Pour une transmission thermique donnée, il est facile de calculer la proportion d'erreur à appliquer. En effet, comme on s'attend à ce que la dérive du zéro et la variation de température aient des formes identiques, leurs dérivées seront identique aussi, et toutes deux centrées sur le zéro. On calcule donc la proportion absolue des deux courbes, sur la base de leur déviation standard, et la proportion de causalité est connue.

Pour compenser le reste de l'erreur, dépendant de la température moyenne, on soustrait à l'erreur mesurée la correction dépendant de la variation de température précédemment calculée, et on procède à nouveau de la même manière: évaluation itérative du coefficient de transmission thermique, et calcul de la proportion d'erreur par comparaison de la déviation standard.

Nous avons essayé de voir si le résultat pouvait être amélioré par une optimisation multiple des paramètres à l'aide d'une descente de gradient, mais l'effort n'en vaut pas la peine: la méthode ci-dessus donne déjà un résultat quasi-optimal à bien moindre coût.

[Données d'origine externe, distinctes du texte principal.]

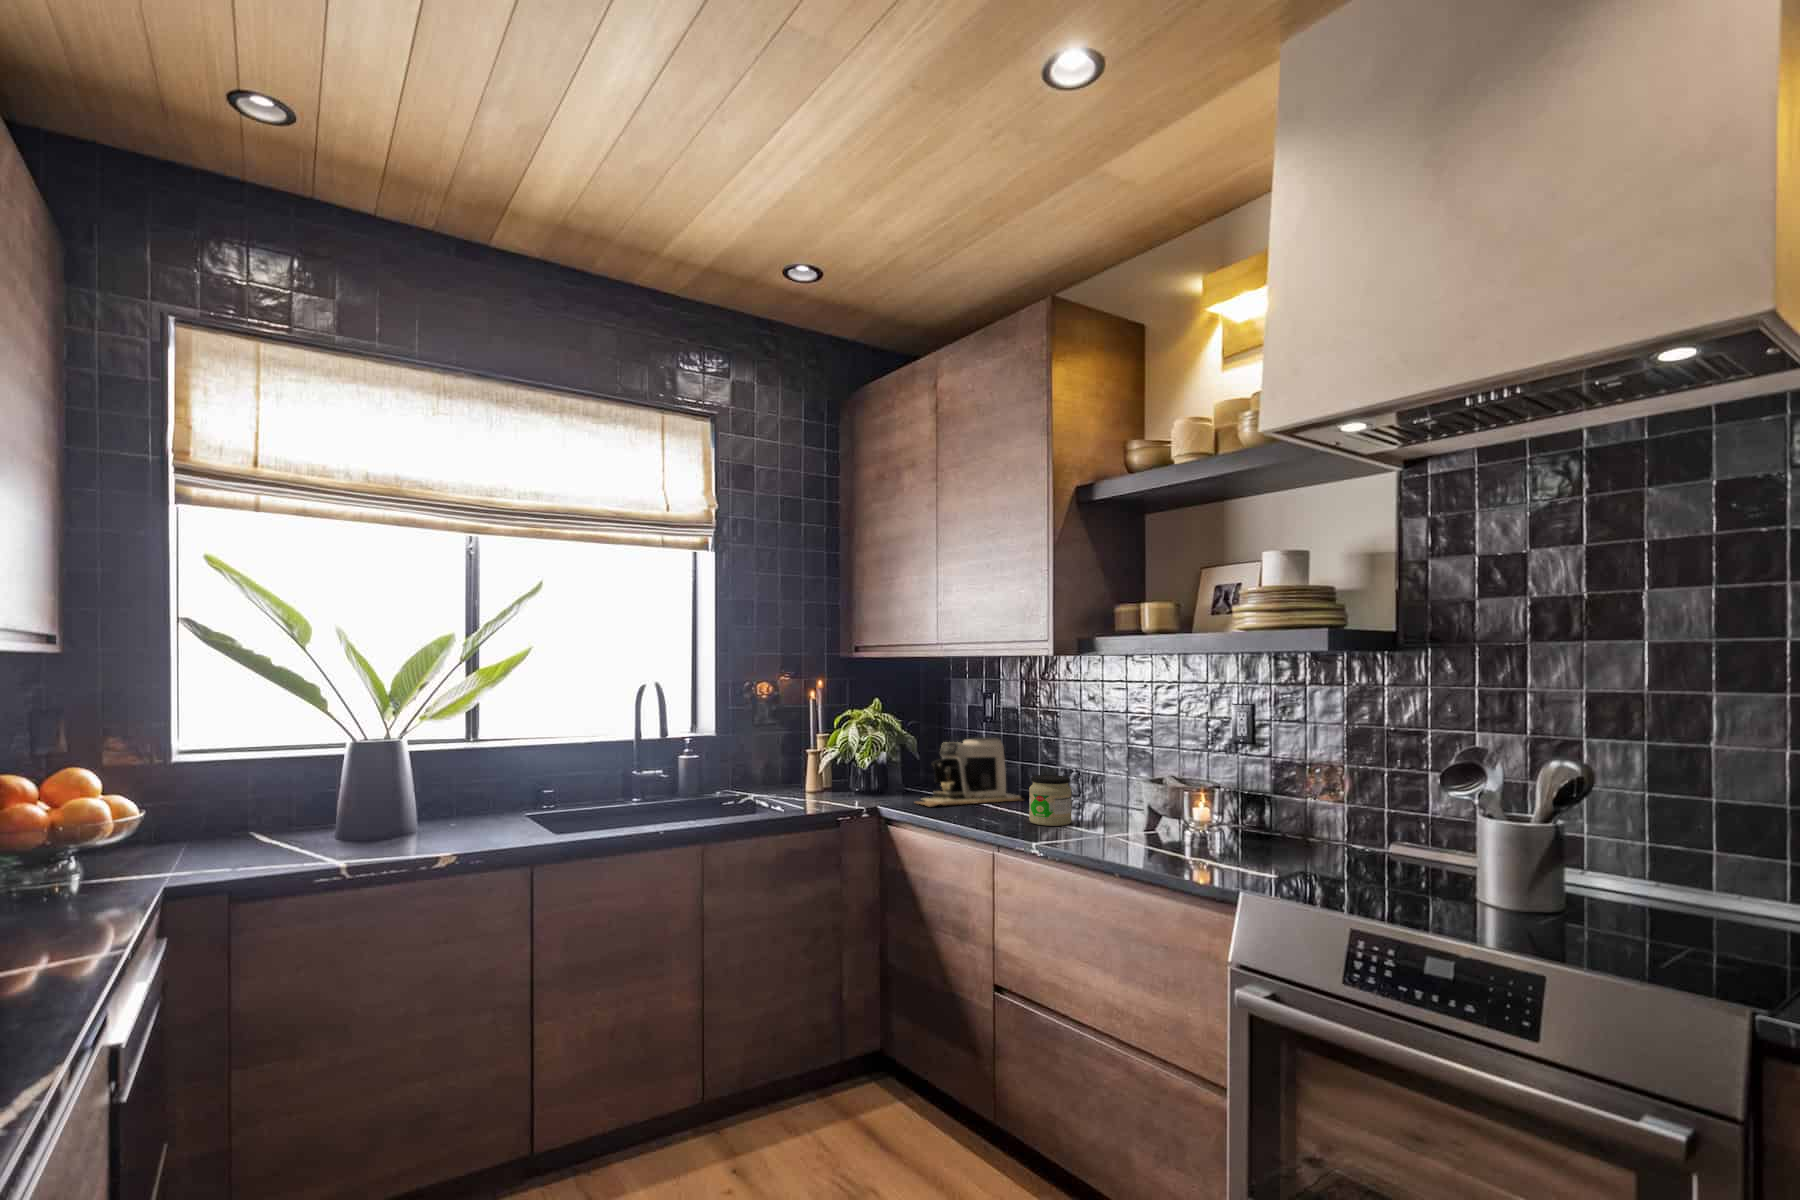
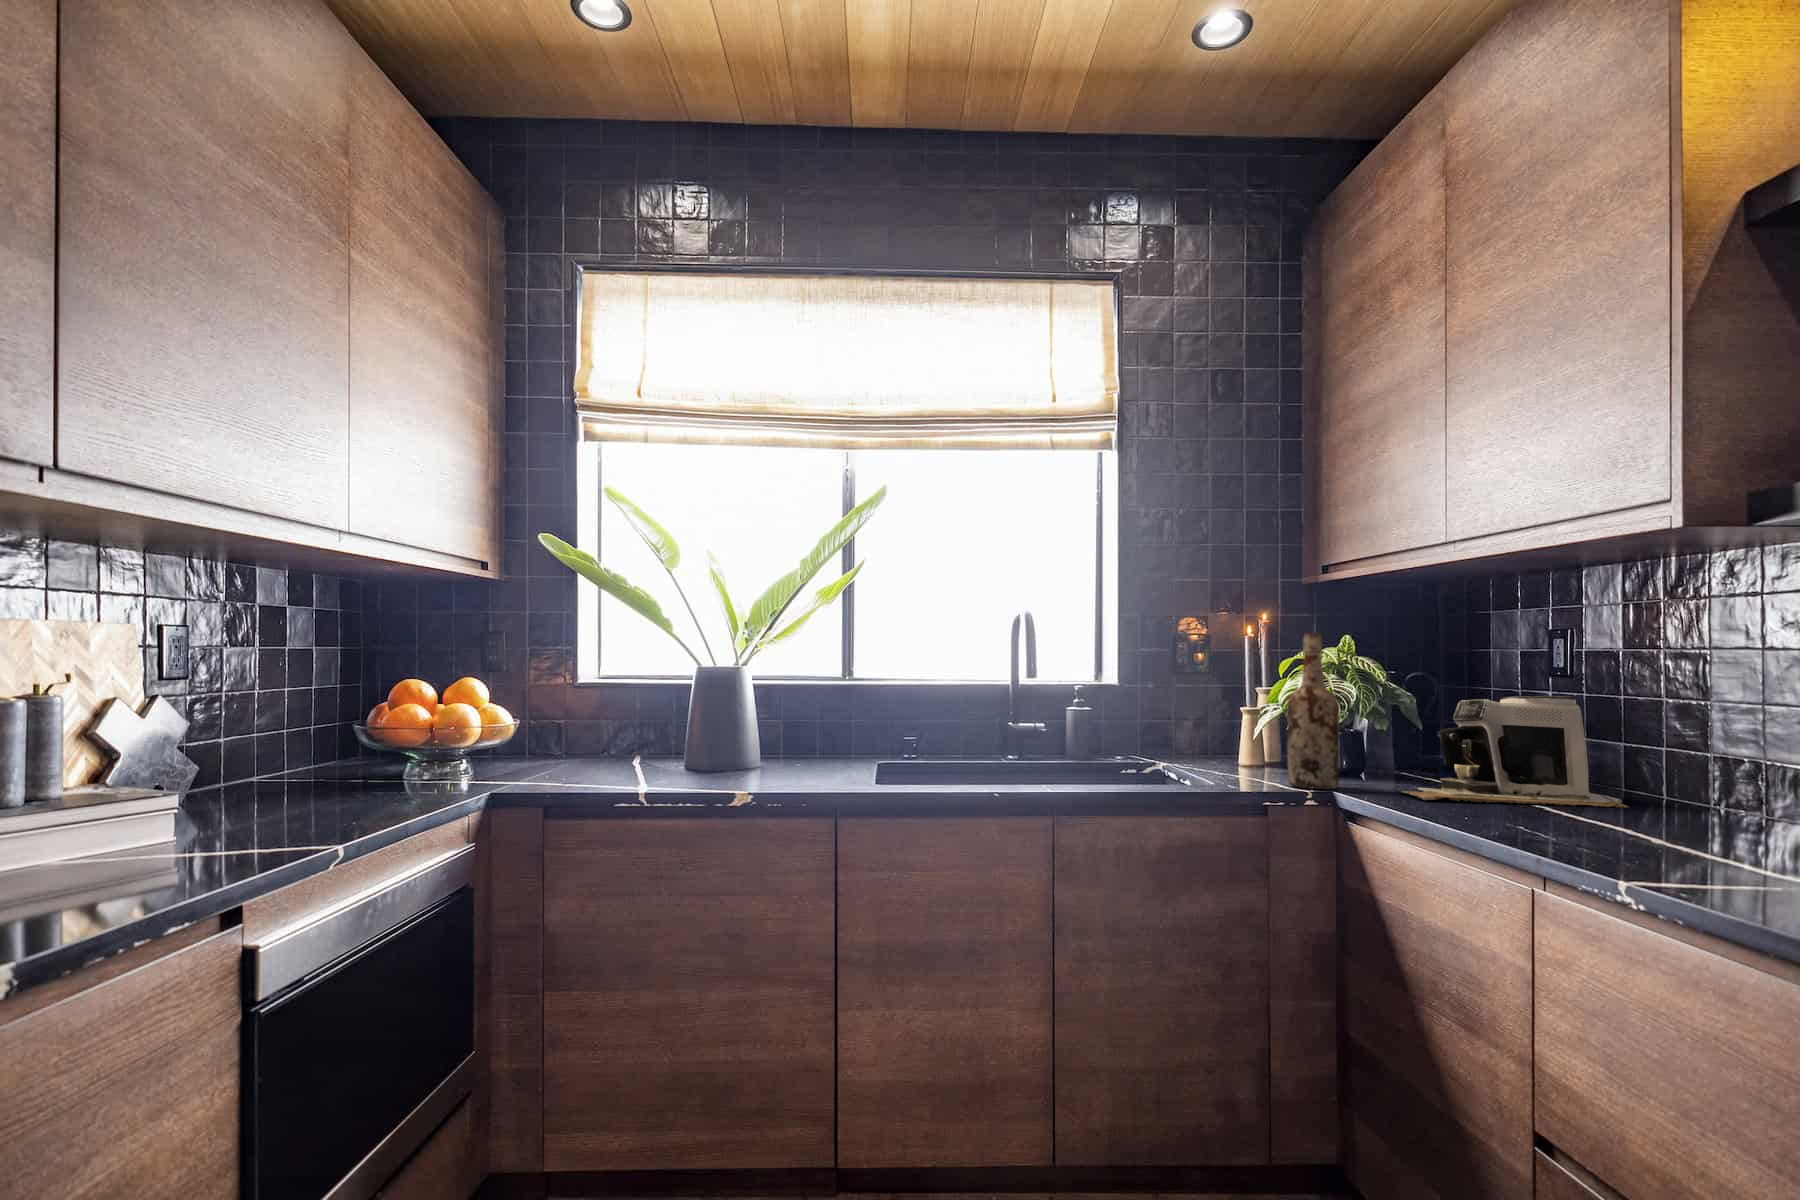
wine bottle: none [849,703,880,806] -> present [1287,633,1339,789]
jar: present [1029,775,1072,826] -> none [1624,754,1735,857]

Conclusion: est-ce que ça marche ?


Le moment de vérité consiste à comparer l'erreur résiduelle à l'erreur originale, pour voir ce que l'on gagne réellement. Pour que le test soit fiable, la détermination des paramètres de compensation par l'outil n'est faite que sur les premiers 75% des mesures. Ainsi, vous pouvez observer sur les 25% suivant comment le système se comporte sur des mesures nouvelles:

Réduction de l'erreur obtenue par compensation logicielle
Réduction de l'erreur obtenue par compensation logicielle


On constate que dans le cas présent, la variation du zéro en fonction de la température a pu être divisée d'un facteur 5 à 10 environ. C'est une amélioration typique des résultats que cette méthode permet d'obtenir sur différentes cellules de charge. Dans bien des cas, la différence est donc significative. Par exemple, en regardant le graphique ci-dessus en détail, on observe un petit saut de 0.2g sur la mesure le 27 mai, causé probablement par un insecte qui a du monter sur le plateau de la balance pendant quelques heures. Alors que ce saut était en grande partie masqué par les fluctuations thermiques importantes sur les données originales, il est clairement détectable sur les données améliorées par la compensation logicielle.